I’m currently attending the World Vaccine Congress 2018 in Washington. These are conferences that I attend every few years with a view to catch up and beef up my network, hear the latest musings from the sector’s thought leaders and also find out about the latest technologies that are being used in the production of vaccines globally. Obviously the meeting in Washington is very US centric and stands apart from its sister conference in Barcelona.

As previously, a number of sector ‘big hitters’ were attending with the meeting chaired by Dr. Greg Poland who is the Director of the Vaccine research group at the Mayo clinic. Dr. Carl Irving, emeritus chief from the Walter Reed Army Institute of Research gave an interesting talk on adjuvant development. However, the highlight of his talk was his anecdotes, experience and photographs of a 70 year old’s experience (his) of a Shingles outbreak and how it led to him to being dosed with GSK’s Shingrix, which sounds to me more like a cult breakfast cereal than a vaccine.  However, post vaccination it still took up to 2 months for the symptoms to disappear.

I attended a plenary panel on the topic of responding to the next emerging disease globally.  A topic which I’ve previously covered with respect to the need and how it is being met.  A panel that included Dr. Nicole Lurie, an advisor to CEPI, Dr. Stan Plotkin and Dr. Peter Hotez from the Baylor College of Medicine.  In essence the discussion flowed around emerging infectious diseases and how they can be rapidly reacted to when an outbreak erupts and how CEPI had begun to award funding, including to Themis.    There were also a few diseases mentioned that are certainly less well known (this is amongst diseases that are already relatively obscure) such as Schistosomiasis and Leishmaniasis, both which typically aren’t fatal, but effect millions of people in poorer regions of the world.  They can devastate peoples’ lives.  The point being is that it might not cause high mortality, but the impact and sheer number of people impacted (just type Leishmaniasis into Google and brace yourself for the images that come back) should propel it up towards the top of the priorities for global initiatives.

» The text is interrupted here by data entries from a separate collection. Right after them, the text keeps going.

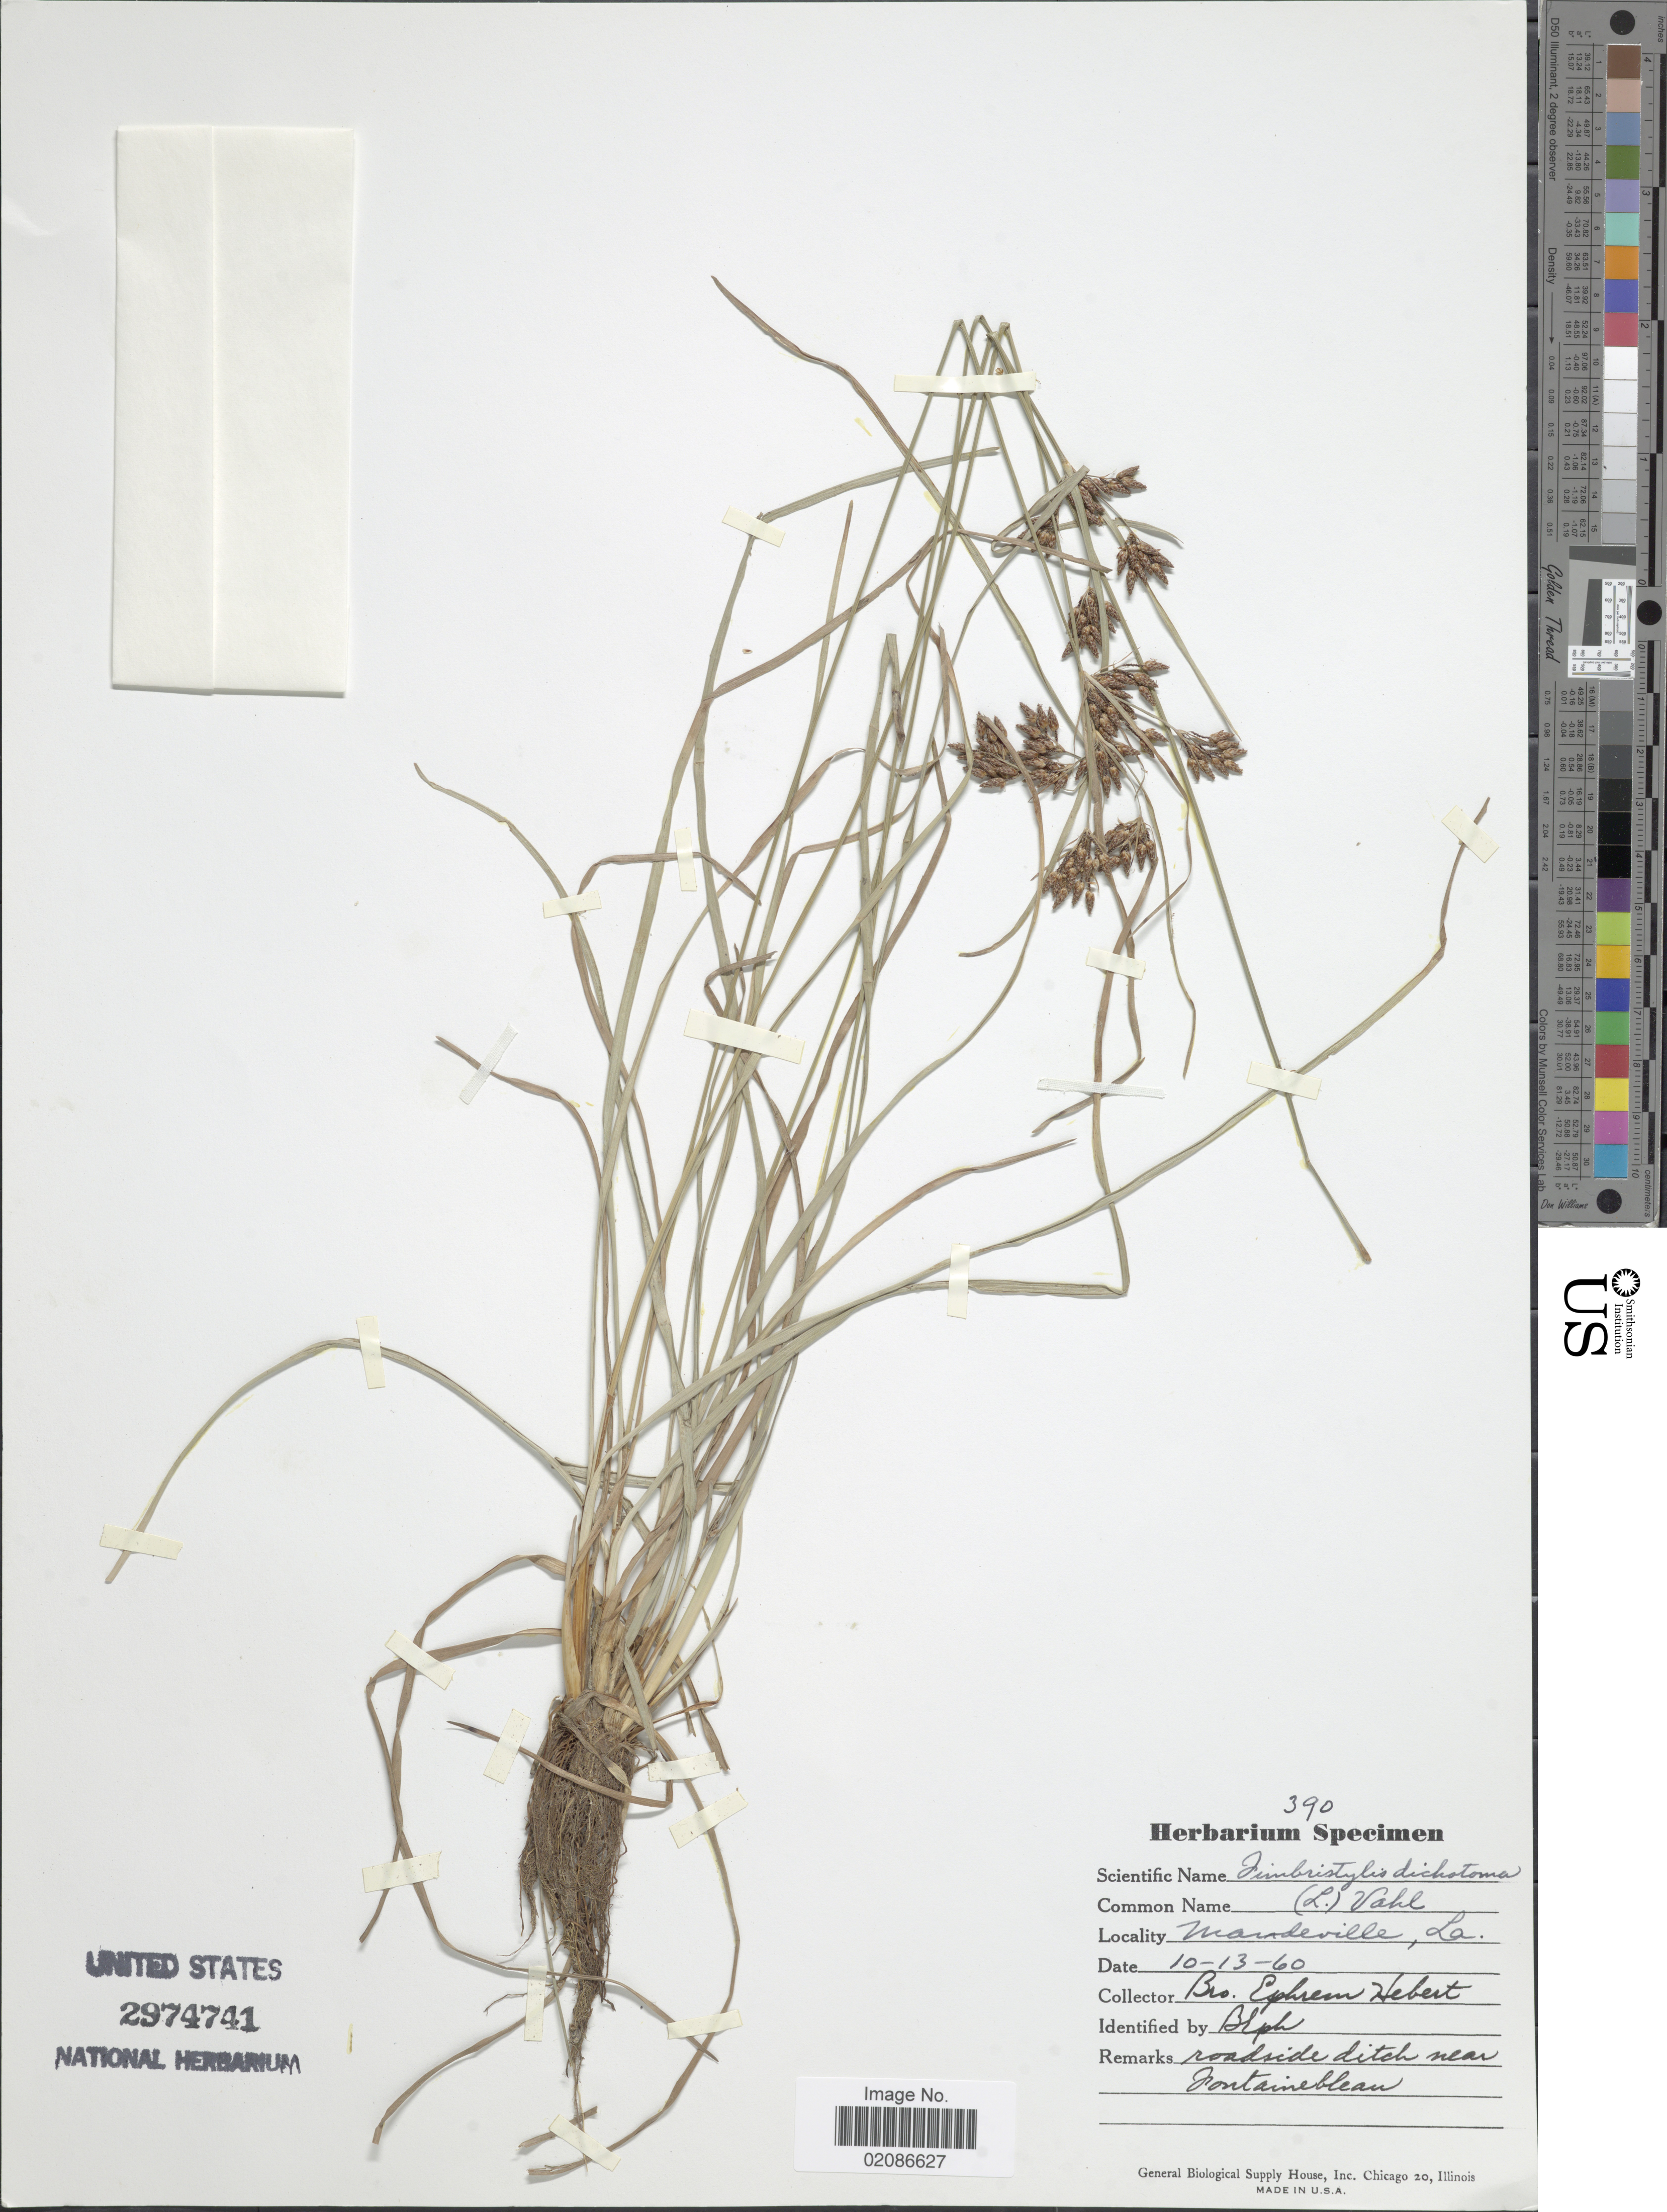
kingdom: Plantae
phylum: Tracheophyta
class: Liliopsida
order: Poales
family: Cyperaceae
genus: Fimbristylis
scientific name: Fimbristylis dichotoma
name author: (L.) Vahl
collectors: E. Hebert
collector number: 390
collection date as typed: Transcribed d/m/y: 13/10/60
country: United States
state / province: Louisiana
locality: Maindeville, La.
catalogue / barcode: US 2974741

Finally, there was a talk from Dr. Bruce Gellin from the Sabin Vaccine Institute.  He spoke about the role of vaccines to combat antibiotic-resistant bacteria.  This wasn’t using a vaccine as an antibiotic per se, but instead saying that by using vaccines you won’t need to use the antibiotics, particularly for diseases that are showing high levels of resistance.  The thrust of the talk being that a multi-faceted approach is needed given that in the not too distant future, based on our current course, it is being predicted that antibiotic resistance will kill more people than cancer.  In closing, I thought the statement Bruce made said it all – ‘what you prevent, you don’t have to treat’.